La exposición que dedica el Museo del Prado a Luis de Morales va a suponer la definitiva revalorización de este gran artista extremeño: para la mayoría de los historiadores, el mejor pintor español del siglo XVI, si exceptuamos al Greco. Por sus temas y por su excelencia, le llamaron «el Divino» (todo lo contrario que el «humano, demasiado humano», de Nietzsche).
Su estilo singular, personalísimo, ha atraído siempre a los estudiosos. Posee, además, lo que Bergamín llamaba «percha literaria», algo que da pie a no pocas divagaciones. No ha llegado a ser popular para el gran público, aunque puede conectar bien con la sensibilidad actual (como le sucedió al Greco, revalorizado a comienzos del siglo XX). De hecho, su cotización en las subastas internacionales ha subido de modo espectacular: hace poco, una obra suya se vendió, en Sotheby’s, por 1’8 millones de euros.
Se centra Morales casi obsesivamente en unos pocos temas. Ante todo, la Pasión: el Ecce Homo, Cristo atado a la columna, la Piedad; también, la Virgen con el Niño Jesús, en unas escenas hieráticas, ingenuas, muy conmovedoras. En «La Virgen de la leche», prescinde de toda posible sensualidad. Aunque tenga en brazos al Niño, María no sonríe. Incluso en las representaciones del Niño Jesús se han visto prefiguraciones de la Pasión: la cabecita infantil que su madre acaricia será coronada de espinas; los pañales anticipan el sudario...

## TAREA ASIGNADA 1
Cuenta cuántas líneas de los registros de más abajo contienen la cadena «with» y responde solo con ese número.
## TAREA ASIGNADA 2
Escribe la continuación del texto sobre Luis de Morales a partir de su última frase.

## DATOS PROPORCIONADOS
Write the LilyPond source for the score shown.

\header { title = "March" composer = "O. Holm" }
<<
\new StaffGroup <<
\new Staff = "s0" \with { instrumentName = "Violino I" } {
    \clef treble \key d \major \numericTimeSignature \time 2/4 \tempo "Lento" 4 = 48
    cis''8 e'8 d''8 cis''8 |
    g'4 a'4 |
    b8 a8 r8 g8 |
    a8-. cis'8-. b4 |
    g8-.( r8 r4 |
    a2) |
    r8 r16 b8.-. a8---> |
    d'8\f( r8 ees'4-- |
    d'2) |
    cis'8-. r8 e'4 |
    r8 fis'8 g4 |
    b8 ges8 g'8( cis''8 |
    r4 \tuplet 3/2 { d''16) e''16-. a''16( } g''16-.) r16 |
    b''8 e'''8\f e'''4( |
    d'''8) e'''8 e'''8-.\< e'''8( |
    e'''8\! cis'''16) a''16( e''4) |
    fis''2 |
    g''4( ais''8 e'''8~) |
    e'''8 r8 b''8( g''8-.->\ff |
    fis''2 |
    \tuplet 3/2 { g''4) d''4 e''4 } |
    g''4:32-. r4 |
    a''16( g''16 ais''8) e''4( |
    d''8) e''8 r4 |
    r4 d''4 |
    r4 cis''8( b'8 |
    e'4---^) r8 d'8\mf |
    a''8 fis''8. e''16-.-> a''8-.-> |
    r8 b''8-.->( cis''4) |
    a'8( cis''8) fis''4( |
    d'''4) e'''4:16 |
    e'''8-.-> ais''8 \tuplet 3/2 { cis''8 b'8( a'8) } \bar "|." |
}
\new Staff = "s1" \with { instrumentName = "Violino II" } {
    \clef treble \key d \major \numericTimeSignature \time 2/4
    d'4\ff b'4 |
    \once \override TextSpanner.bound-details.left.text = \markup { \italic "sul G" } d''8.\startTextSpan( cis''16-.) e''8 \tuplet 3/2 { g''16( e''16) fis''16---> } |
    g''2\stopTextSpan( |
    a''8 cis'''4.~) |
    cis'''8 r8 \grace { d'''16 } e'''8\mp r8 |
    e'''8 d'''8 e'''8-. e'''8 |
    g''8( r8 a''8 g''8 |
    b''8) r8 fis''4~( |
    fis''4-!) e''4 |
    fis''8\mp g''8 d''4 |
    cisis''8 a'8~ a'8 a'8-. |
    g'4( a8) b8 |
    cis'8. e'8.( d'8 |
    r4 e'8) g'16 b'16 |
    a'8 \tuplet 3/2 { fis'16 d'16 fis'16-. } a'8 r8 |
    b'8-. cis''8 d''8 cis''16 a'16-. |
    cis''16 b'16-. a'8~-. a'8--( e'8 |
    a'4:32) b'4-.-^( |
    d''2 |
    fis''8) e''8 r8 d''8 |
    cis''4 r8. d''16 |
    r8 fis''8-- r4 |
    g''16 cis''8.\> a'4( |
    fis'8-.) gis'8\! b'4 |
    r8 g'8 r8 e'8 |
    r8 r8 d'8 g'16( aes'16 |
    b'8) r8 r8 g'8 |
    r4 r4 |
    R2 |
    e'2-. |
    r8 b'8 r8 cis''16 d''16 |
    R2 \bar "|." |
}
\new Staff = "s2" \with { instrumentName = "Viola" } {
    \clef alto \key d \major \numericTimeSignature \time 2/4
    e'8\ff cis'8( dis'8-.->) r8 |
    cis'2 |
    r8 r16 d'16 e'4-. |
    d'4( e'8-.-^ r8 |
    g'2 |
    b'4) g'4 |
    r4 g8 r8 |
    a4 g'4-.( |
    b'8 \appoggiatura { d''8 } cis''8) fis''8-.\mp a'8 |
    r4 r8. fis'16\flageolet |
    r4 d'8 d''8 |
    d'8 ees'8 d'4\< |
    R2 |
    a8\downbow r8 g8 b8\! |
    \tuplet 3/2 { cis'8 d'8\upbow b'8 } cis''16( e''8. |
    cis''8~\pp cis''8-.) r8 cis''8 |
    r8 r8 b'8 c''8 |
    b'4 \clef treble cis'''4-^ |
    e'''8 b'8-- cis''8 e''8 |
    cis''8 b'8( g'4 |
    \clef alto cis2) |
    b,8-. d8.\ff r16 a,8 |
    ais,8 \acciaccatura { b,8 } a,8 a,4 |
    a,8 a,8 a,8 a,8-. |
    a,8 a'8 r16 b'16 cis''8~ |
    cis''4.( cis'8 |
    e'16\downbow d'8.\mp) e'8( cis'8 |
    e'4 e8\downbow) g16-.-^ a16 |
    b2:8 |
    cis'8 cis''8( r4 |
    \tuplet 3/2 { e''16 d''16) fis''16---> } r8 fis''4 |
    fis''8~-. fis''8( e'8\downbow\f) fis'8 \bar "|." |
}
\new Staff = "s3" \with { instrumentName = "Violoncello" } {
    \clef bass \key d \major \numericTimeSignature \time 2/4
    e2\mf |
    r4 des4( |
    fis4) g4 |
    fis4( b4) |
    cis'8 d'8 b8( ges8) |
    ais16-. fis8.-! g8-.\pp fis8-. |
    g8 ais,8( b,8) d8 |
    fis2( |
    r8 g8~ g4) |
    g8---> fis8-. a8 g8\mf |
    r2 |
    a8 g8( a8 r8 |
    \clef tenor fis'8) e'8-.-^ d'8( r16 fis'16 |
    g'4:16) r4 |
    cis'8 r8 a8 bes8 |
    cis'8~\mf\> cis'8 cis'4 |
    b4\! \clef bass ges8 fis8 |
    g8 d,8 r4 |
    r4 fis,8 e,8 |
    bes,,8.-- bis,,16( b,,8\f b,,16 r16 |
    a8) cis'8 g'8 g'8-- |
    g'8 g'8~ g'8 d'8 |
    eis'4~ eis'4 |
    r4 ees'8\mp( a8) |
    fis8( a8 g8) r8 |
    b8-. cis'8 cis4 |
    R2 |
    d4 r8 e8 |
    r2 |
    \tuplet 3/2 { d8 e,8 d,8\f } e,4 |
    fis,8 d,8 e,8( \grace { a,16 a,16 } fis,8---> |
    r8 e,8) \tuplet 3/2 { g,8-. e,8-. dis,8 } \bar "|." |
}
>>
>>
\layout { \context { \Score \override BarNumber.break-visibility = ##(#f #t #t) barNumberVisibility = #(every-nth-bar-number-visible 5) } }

## RESULTADO DEL EJERCICIO 1
4

## RESULTADO DEL EJERCICIO 2
No hace falta ser un experto para reconocer el sello de su personalidad: los fondos oscuros, las figuras estilizadas, la piel de tonalidades azuladas, los dedos largos y delgados, los nudillos muy salientes... Todo ello respira un hondo sentimiento religioso, en una línea patética, muy crispada, que responde plenamente al estilo manierista –transición del Renacimiento al Barroco–, pero también a la atmósfera tridentina de la España de Felipe II. Morales es coetáneo de los ascetas y místicos, pero también de los herederos del erasmismo, de los alumbrados, de no pocos procesos inquisitoriales. (Una coincidencia curiosa: pinta un retablo para Barcarrota, el pueblo extremeño donde, en 1992, se ha encontrado un ejemplar de una edición desconocida del «Lazarillo de Tormes», escondida en la pared, con otros libros, por un judaizante).
Esa honda religiosidad inspira también a un polifonista tan extraordinario como Tomás Luis de Victoria, que dedica a Felipe II su «Libro de Misas»: «Desde el principio me propuse no fijarme en el solo deleite de los oídos y del ánimo (...) Pues ¿a qué mejor fin debe servir la música sino a las sagradas alabanzas de aquel Dios inmortal de quien procede el ritmo y el compás y cuyas obras están dispuestas en forma tan portentosa que ostentan cierta armonía y cánticos admirables?».
La biografía de Luis de Morales está llena de lagunas; su estilo, de misterios. Por un lado, recuerda el miniaturismo flamenco, al pintar una gota de sangre o unos cabellos tan perfectos que –según Palomino– «ocasiona a querer soplarlos para que se muevan, porque parece que tienen la misma sutileza que los naturales».
A la vez, conoce y practica el «sfumatto» de Leonardo, quizá por haber estado en Italia o a través de sus discípulos españoles. «Leonardo a lo divino», lo llamó Camón Aznar.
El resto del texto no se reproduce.